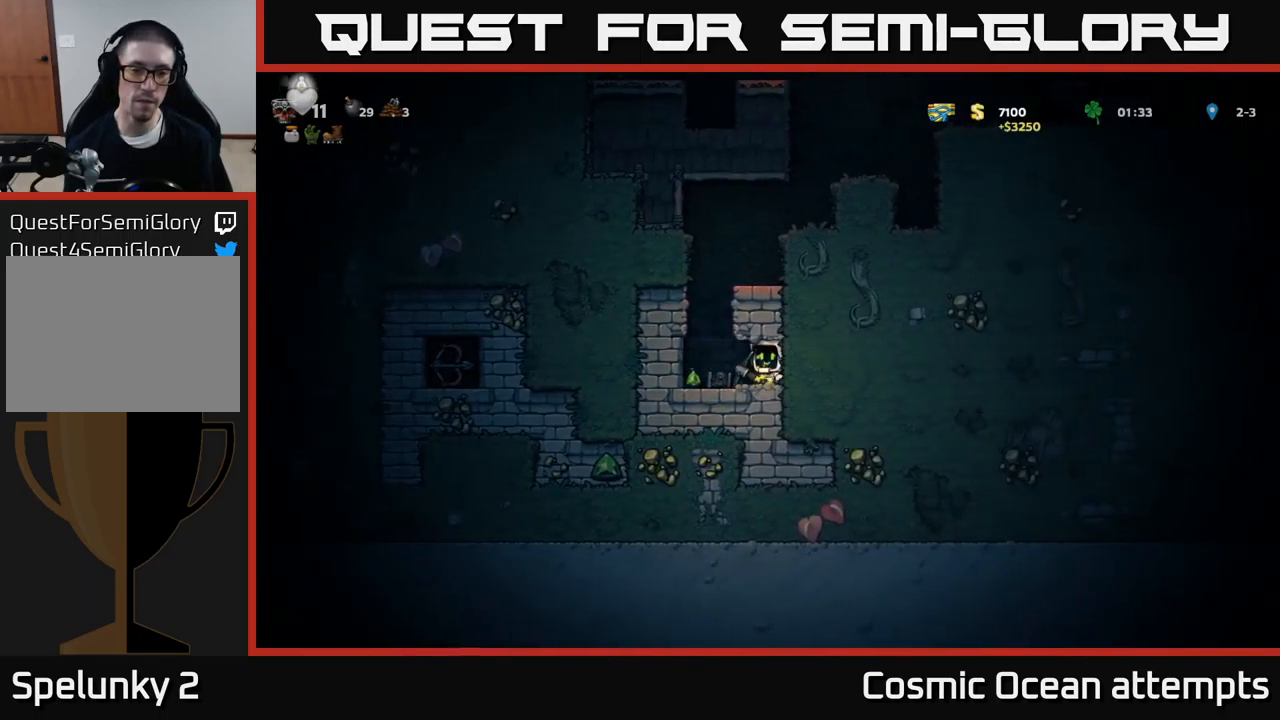
{"buttons": ["DPAD_LEFT"], "left_stick": "center", "events": [[167, "X", "down"], [367, "X", "up"]]}
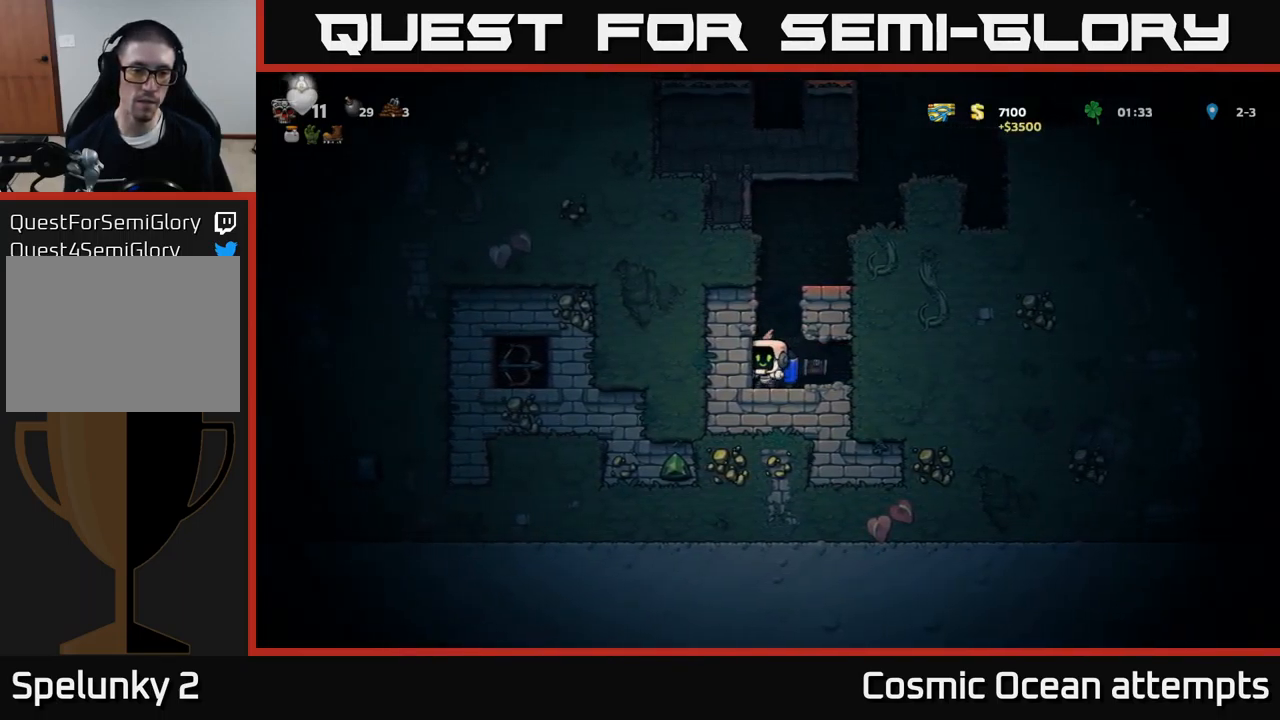
{"buttons": ["X", "DPAD_LEFT"], "left_stick": "center", "events": [[117, "X", "down"], [300, "X", "up"], [500, "X", "down"]]}
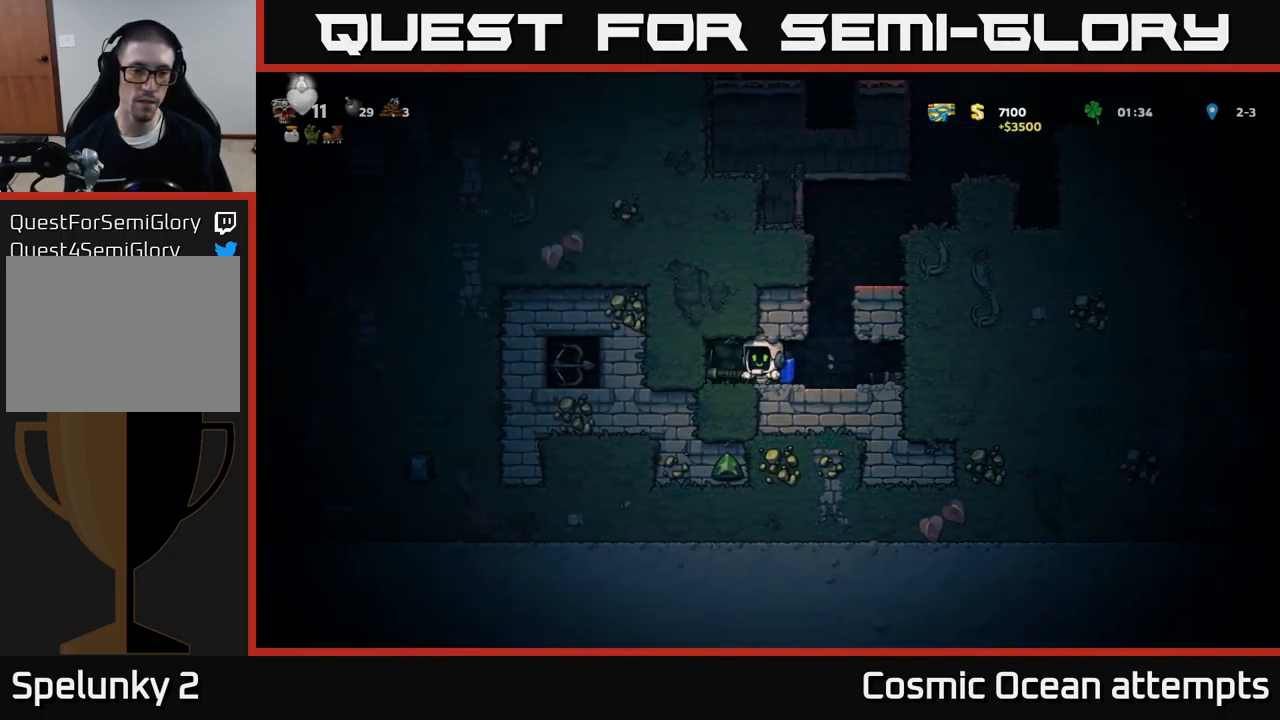
{"buttons": ["X", "DPAD_LEFT"], "left_stick": "center", "events": [[183, "X", "up"], [433, "X", "down"]]}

▶ [Work instruction] Please output the material above unchanged, apart from removing the pictures.

▶ [Task output]
{"buttons": ["DPAD_LEFT"], "left_stick": "center", "events": [[167, "X", "down"], [367, "X", "up"]]}
{"buttons": ["X", "DPAD_LEFT"], "left_stick": "center", "events": [[117, "X", "down"], [300, "X", "up"], [500, "X", "down"]]}
{"buttons": ["X", "DPAD_LEFT"], "left_stick": "center", "events": [[183, "X", "up"], [433, "X", "down"]]}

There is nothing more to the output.